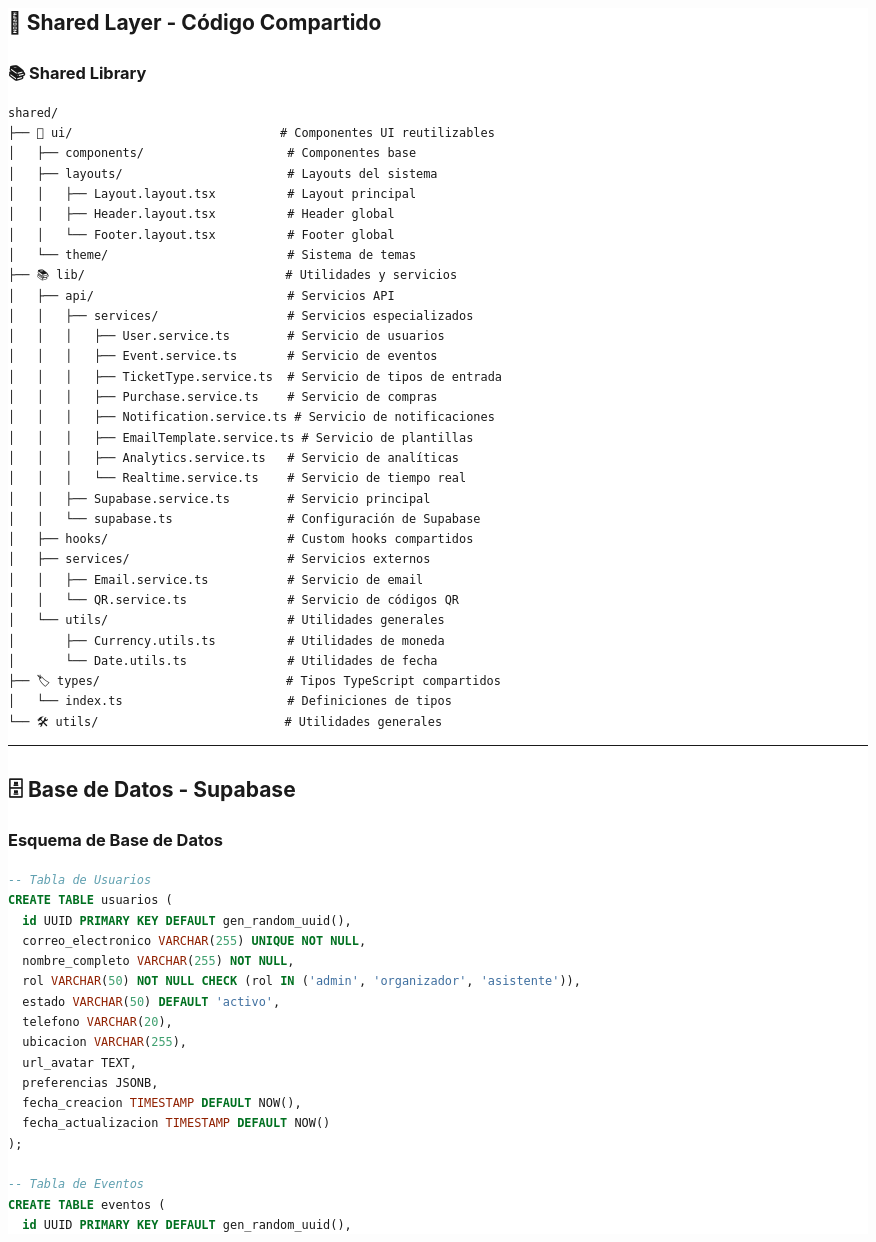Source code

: 
## 🔧 **Shared Layer - Código Compartido**

### **📚 Shared Library**
```
shared/
├── 🎨 ui/                             # Componentes UI reutilizables
│   ├── components/                    # Componentes base
│   ├── layouts/                       # Layouts del sistema
│   │   ├── Layout.layout.tsx          # Layout principal
│   │   ├── Header.layout.tsx          # Header global
│   │   └── Footer.layout.tsx          # Footer global
│   └── theme/                         # Sistema de temas
├── 📚 lib/                            # Utilidades y servicios
│   ├── api/                           # Servicios API
│   │   ├── services/                  # Servicios especializados
│   │   │   ├── User.service.ts        # Servicio de usuarios
│   │   │   ├── Event.service.ts       # Servicio de eventos
│   │   │   ├── TicketType.service.ts  # Servicio de tipos de entrada
│   │   │   ├── Purchase.service.ts    # Servicio de compras
│   │   │   ├── Notification.service.ts # Servicio de notificaciones
│   │   │   ├── EmailTemplate.service.ts # Servicio de plantillas
│   │   │   ├── Analytics.service.ts   # Servicio de analíticas
│   │   │   └── Realtime.service.ts    # Servicio de tiempo real
│   │   ├── Supabase.service.ts        # Servicio principal
│   │   └── supabase.ts                # Configuración de Supabase
│   ├── hooks/                         # Custom hooks compartidos
│   ├── services/                      # Servicios externos
│   │   ├── Email.service.ts           # Servicio de email
│   │   └── QR.service.ts              # Servicio de códigos QR
│   └── utils/                         # Utilidades generales
│       ├── Currency.utils.ts          # Utilidades de moneda
│       └── Date.utils.ts              # Utilidades de fecha
├── 🏷️ types/                          # Tipos TypeScript compartidos
│   └── index.ts                       # Definiciones de tipos
└── 🛠️ utils/                          # Utilidades generales
```

---

## 🗄️ **Base de Datos - Supabase**

### **Esquema de Base de Datos**

```sql
-- Tabla de Usuarios
CREATE TABLE usuarios (
  id UUID PRIMARY KEY DEFAULT gen_random_uuid(),
  correo_electronico VARCHAR(255) UNIQUE NOT NULL,
  nombre_completo VARCHAR(255) NOT NULL,
  rol VARCHAR(50) NOT NULL CHECK (rol IN ('admin', 'organizador', 'asistente')),
  estado VARCHAR(50) DEFAULT 'activo',
  telefono VARCHAR(20),
  ubicacion VARCHAR(255),
  url_avatar TEXT,
  preferencias JSONB,
  fecha_creacion TIMESTAMP DEFAULT NOW(),
  fecha_actualizacion TIMESTAMP DEFAULT NOW()
);

-- Tabla de Eventos
CREATE TABLE eventos (
  id UUID PRIMARY KEY DEFAULT gen_random_uuid(),
```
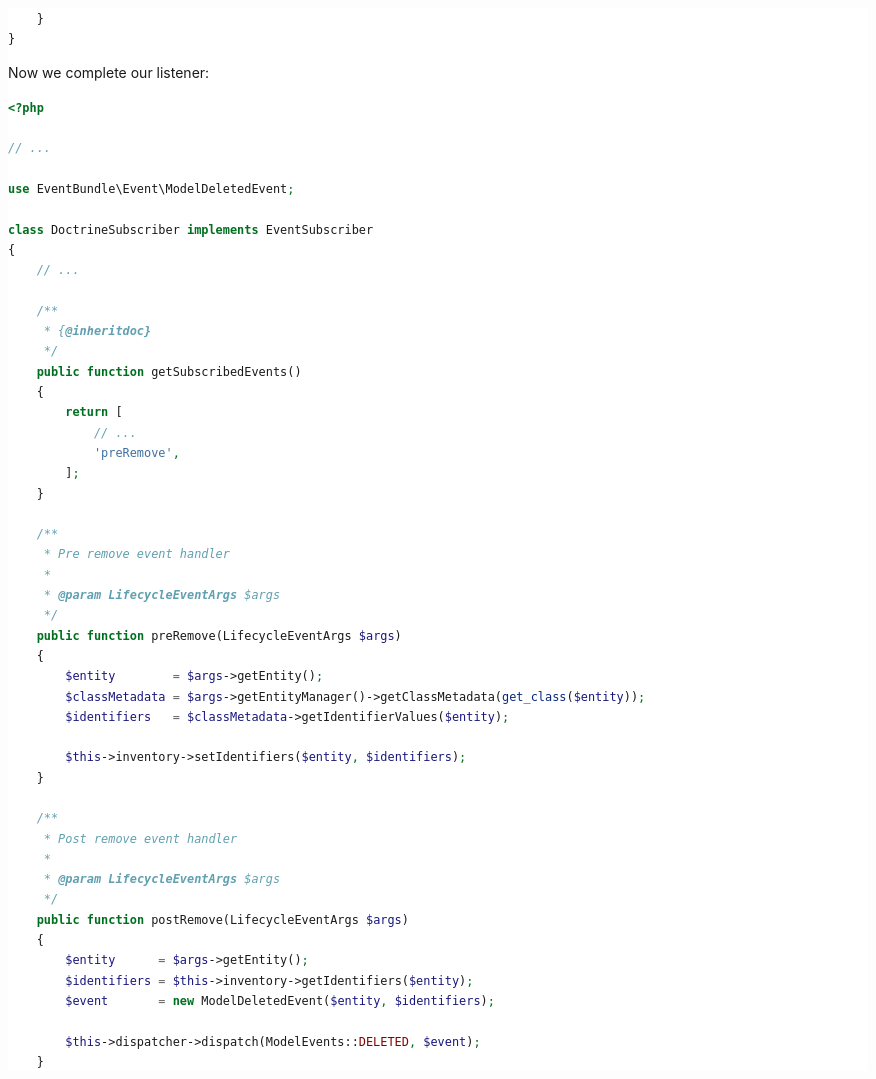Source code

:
 ```php
    }
}
```

Now we complete our listener:

```php
<?php

// ...

use EventBundle\Event\ModelDeletedEvent;

class DoctrineSubscriber implements EventSubscriber
{
    // ...

    /**
     * {@inheritdoc}
     */
    public function getSubscribedEvents()
    {
        return [
            // ...
            'preRemove',
        ];
    }

    /**
     * Pre remove event handler
     *
     * @param LifecycleEventArgs $args
     */
    public function preRemove(LifecycleEventArgs $args)
    {
        $entity        = $args->getEntity();
        $classMetadata = $args->getEntityManager()->getClassMetadata(get_class($entity));
        $identifiers   = $classMetadata->getIdentifierValues($entity);

        $this->inventory->setIdentifiers($entity, $identifiers);
    }

    /**
     * Post remove event handler
     *
     * @param LifecycleEventArgs $args
     */
    public function postRemove(LifecycleEventArgs $args)
    {
        $entity      = $args->getEntity();
        $identifiers = $this->inventory->getIdentifiers($entity);
        $event       = new ModelDeletedEvent($entity, $identifiers);

        $this->dispatcher->dispatch(ModelEvents::DELETED, $event);
    }
```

◆ WHAT THIS TASK INVOLVES ◆
Give back the records above exactly, with no pictures.

◆ SOLUTION TO THIS PROBLEM ◆
Source code

: 
## 🔧 **Shared Layer - Código Compartido**

### **📚 Shared Library**
```
shared/
├── 🎨 ui/                             # Componentes UI reutilizables
│   ├── components/                    # Componentes base
│   ├── layouts/                       # Layouts del sistema
│   │   ├── Layout.layout.tsx          # Layout principal
│   │   ├── Header.layout.tsx          # Header global
│   │   └── Footer.layout.tsx          # Footer global
│   └── theme/                         # Sistema de temas
├── 📚 lib/                            # Utilidades y servicios
│   ├── api/                           # Servicios API
│   │   ├── services/                  # Servicios especializados
│   │   │   ├── User.service.ts        # Servicio de usuarios
│   │   │   ├── Event.service.ts       # Servicio de eventos
│   │   │   ├── TicketType.service.ts  # Servicio de tipos de entrada
│   │   │   ├── Purchase.service.ts    # Servicio de compras
│   │   │   ├── Notification.service.ts # Servicio de notificaciones
│   │   │   ├── EmailTemplate.service.ts # Servicio de plantillas
│   │   │   ├── Analytics.service.ts   # Servicio de analíticas
│   │   │   └── Realtime.service.ts    # Servicio de tiempo real
│   │   ├── Supabase.service.ts        # Servicio principal
│   │   └── supabase.ts                # Configuración de Supabase
│   ├── hooks/                         # Custom hooks compartidos
│   ├── services/                      # Servicios externos
│   │   ├── Email.service.ts           # Servicio de email
│   │   └── QR.service.ts              # Servicio de códigos QR
│   └── utils/                         # Utilidades generales
│       ├── Currency.utils.ts          # Utilidades de moneda
│       └── Date.utils.ts              # Utilidades de fecha
├── 🏷️ types/                          # Tipos TypeScript compartidos
│   └── index.ts                       # Definiciones de tipos
└── 🛠️ utils/                          # Utilidades generales
```

---

## 🗄️ **Base de Datos - Supabase**

### **Esquema de Base de Datos**

```sql
-- Tabla de Usuarios
CREATE TABLE usuarios (
  id UUID PRIMARY KEY DEFAULT gen_random_uuid(),
  correo_electronico VARCHAR(255) UNIQUE NOT NULL,
  nombre_completo VARCHAR(255) NOT NULL,
  rol VARCHAR(50) NOT NULL CHECK (rol IN ('admin', 'organizador', 'asistente')),
  estado VARCHAR(50) DEFAULT 'activo',
  telefono VARCHAR(20),
  ubicacion VARCHAR(255),
  url_avatar TEXT,
  preferencias JSONB,
  fecha_creacion TIMESTAMP DEFAULT NOW(),
  fecha_actualizacion TIMESTAMP DEFAULT NOW()
);

-- Tabla de Eventos
CREATE TABLE eventos (
  id UUID PRIMARY KEY DEFAULT gen_random_uuid(),
```
Source code

:
 ```php
    }
}
```

Now we complete our listener:

```php
<?php

// ...

use EventBundle\Event\ModelDeletedEvent;

class DoctrineSubscriber implements EventSubscriber
{
    // ...

    /**
     * {@inheritdoc}
     */
    public function getSubscribedEvents()
    {
        return [
            // ...
            'preRemove',
        ];
    }

    /**
     * Pre remove event handler
     *
     * @param LifecycleEventArgs $args
     */
    public function preRemove(LifecycleEventArgs $args)
    {
        $entity        = $args->getEntity();
        $classMetadata = $args->getEntityManager()->getClassMetadata(get_class($entity));
        $identifiers   = $classMetadata->getIdentifierValues($entity);

        $this->inventory->setIdentifiers($entity, $identifiers);
    }

    /**
     * Post remove event handler
     *
     * @param LifecycleEventArgs $args
     */
    public function postRemove(LifecycleEventArgs $args)
    {
        $entity      = $args->getEntity();
        $identifiers = $this->inventory->getIdentifiers($entity);
        $event       = new ModelDeletedEvent($entity, $identifiers);

        $this->dispatcher->dispatch(ModelEvents::DELETED, $event);
    }
```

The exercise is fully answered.